**Directions**
All records, minus the pictures: write them out exactly.

**Input**
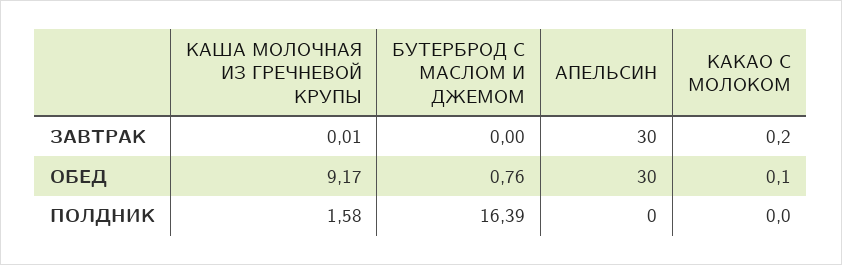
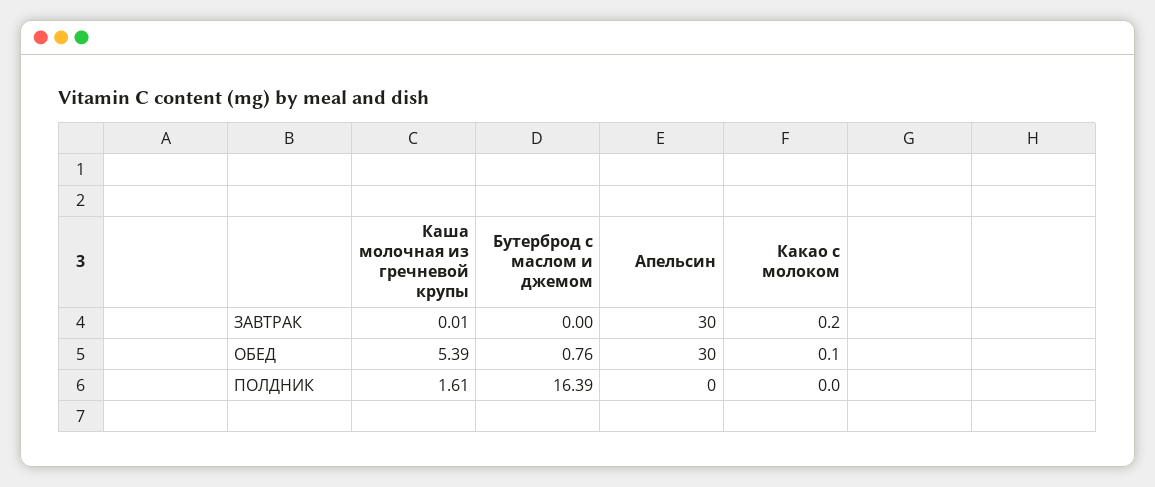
  {
    "КАША МОЛОЧНАЯ ИЗ ГРЕЧНЕВОЙ КРУПЫ": {
      "ЗАВТРАК": 0.01,
-     "ОБЕД": 9.17,
+     "ОБЕД": 5.39,
-     "ПОЛДНИК": 1.58
+     "ПОЛДНИК": 1.61
    },
    "БУТЕРБРОД С МАСЛОМ И ДЖЕМОМ": {
      "ЗАВТРАК": 0,
      "ОБЕД": 0.76,
      "ПОЛДНИК": 16.39
    },
    "АПЕЛЬСИН": {
      "ЗАВТРАК": 30,
      "ОБЕД": 30,
      "ПОЛДНИК": 0
    },
    "КАКАО С МОЛОКОМ": {
      "ЗАВТРАК": 0.2,
      "ОБЕД": 0.1,
      "ПОЛДНИК": 0
    }
  }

**Answer area**
  {
    "КАША МОЛОЧНАЯ ИЗ ГРЕЧНЕВОЙ КРУПЫ": {
      "ЗАВТРАК": 0.01,
-     "ОБЕД": 9.17,
+     "ОБЕД": 5.39,
-     "ПОЛДНИК": 1.58
+     "ПОЛДНИК": 1.61
    },
    "БУТЕРБРОД С МАСЛОМ И ДЖЕМОМ": {
      "ЗАВТРАК": 0,
      "ОБЕД": 0.76,
      "ПОЛДНИК": 16.39
    },
    "АПЕЛЬСИН": {
      "ЗАВТРАК": 30,
      "ОБЕД": 30,
      "ПОЛДНИК": 0
    },
    "КАКАО С МОЛОКОМ": {
      "ЗАВТРАК": 0.2,
      "ОБЕД": 0.1,
      "ПОЛДНИК": 0
    }
  }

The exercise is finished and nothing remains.